Selective inflammatory stimulations enhance release of microglial response factor (MRF)‐1 from cultured microglia

Abstract The mrf‐1 gene has been isolated from microglia exposed to cultured cerebellar granule neurons undergoing apoptosis. We have shown that mrf‐1 is upregulated in response to neuronal death and degeneration both in vitro and in vivo. However, the exact role of MRF‐1 remains unknown. Here we show that MRF‐1 is released from cultured rat microglia, and its release is greatly enhanced under inflammatory conditions. When microglia were treated with ATP, the amount of MRF‐1 that was released increased 10‐fold compared to the basal level of release. Enhanced MRF‐1 release was induced within 10 min and peaked within 1 h; after ∼ 4 h, the MRF‐1 release had returned to normal. MRF‐1 release was stimulated by 2‐methyl‐thio‐ATP (five‐fold) and a P2X 7 selective agonist, 2′‐ and 3′‐ O ‐(4‐benzoylbenzoyl)‐ATP (ten‐fold). Moreover, the ATP‐stimulated MRF‐1 release was inhibited by a P2X 7 selective antagonist, oxidized ATP (oATP), and also under a Ca 2+ ‐free condition. These results indicate that the effects of ATP are dependent on Ca 2+ influx through P2X 7 receptors.
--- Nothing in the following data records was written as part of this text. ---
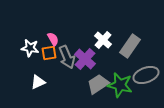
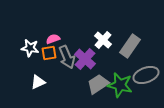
pink semicircle: rotated 80 degrees counterclockwise
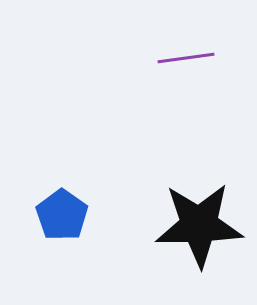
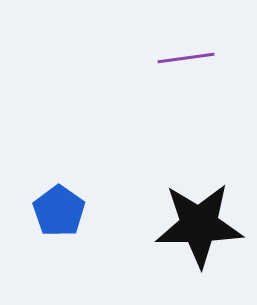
blue pentagon: moved 3 px left, 4 px up
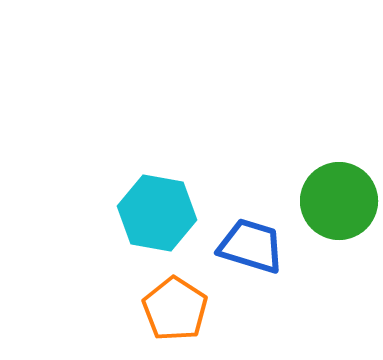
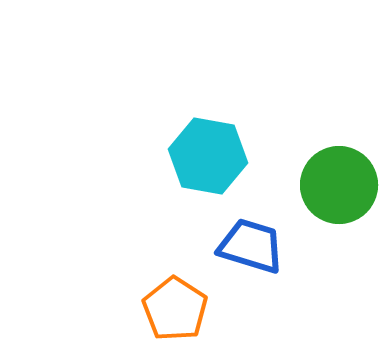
green circle: moved 16 px up
cyan hexagon: moved 51 px right, 57 px up
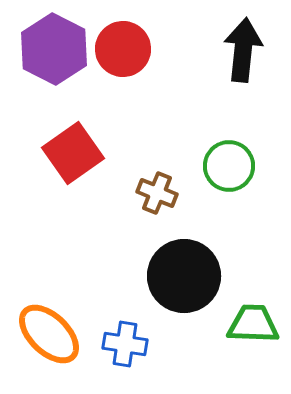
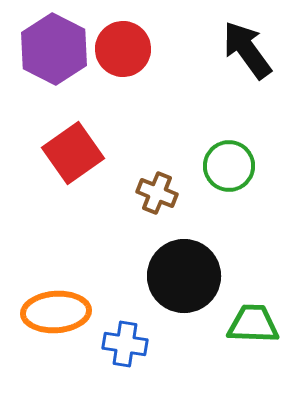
black arrow: moved 4 px right; rotated 42 degrees counterclockwise
orange ellipse: moved 7 px right, 22 px up; rotated 48 degrees counterclockwise
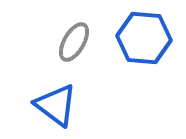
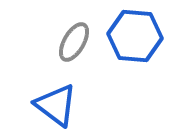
blue hexagon: moved 9 px left, 2 px up
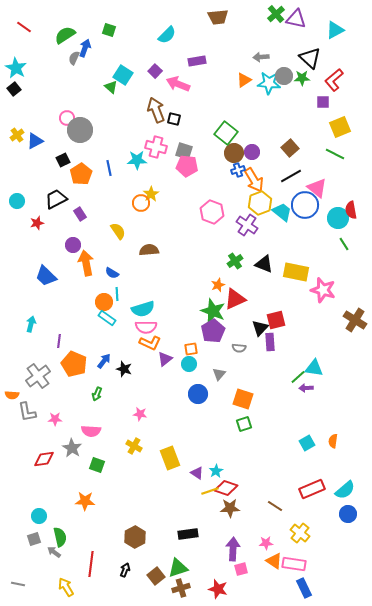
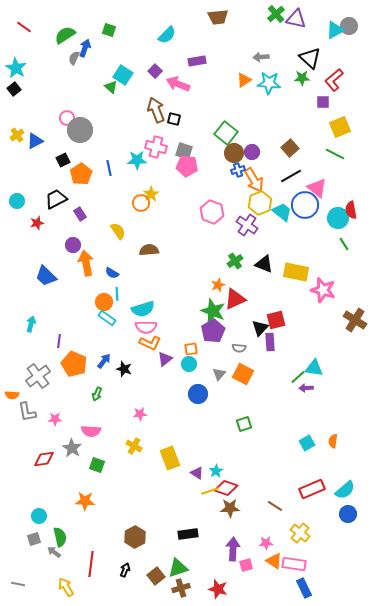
gray circle at (284, 76): moved 65 px right, 50 px up
orange square at (243, 399): moved 25 px up; rotated 10 degrees clockwise
pink star at (140, 414): rotated 16 degrees counterclockwise
pink square at (241, 569): moved 5 px right, 4 px up
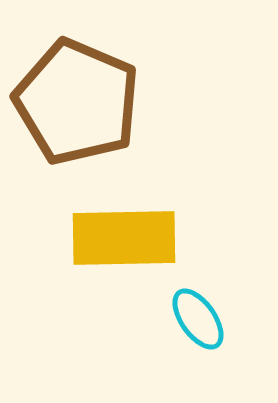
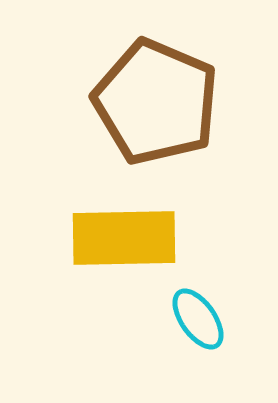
brown pentagon: moved 79 px right
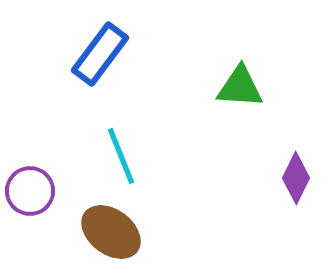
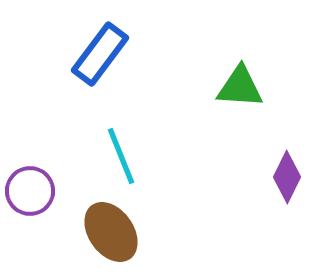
purple diamond: moved 9 px left, 1 px up
brown ellipse: rotated 18 degrees clockwise
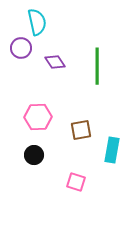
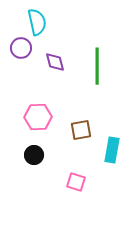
purple diamond: rotated 20 degrees clockwise
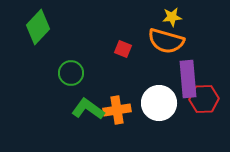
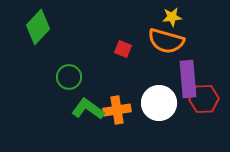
green circle: moved 2 px left, 4 px down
MRF‐1 release was enhanced by Ca 2+ ‐ionophore A23187 (sixfold), thapsigargin (threefold); however, it was not enhanced by glutamate or lipopolysaccharide. Moreover, a platelet‐activating factor enhanced microglial MRF‐1 release in a dose‐dependent manner. We also showed that a conditioned medium from cerebellar granule neurons undergoing apoptosis markedly increased MRF‐1 release from microglia; that effect was significantly inhibited by oATP. These results indicate that selective inflammatory stimulations, including ATP and PAF, enhance MRF‐1 release from microglia through a Ca 2+ ‐dependent mechanism and suggest that MRF‐1 may play a role in cell‐cell interactions under inflammatory conditions. GLIA 40:360–371, 2002. © 2002 Wiley‐Liss, Inc.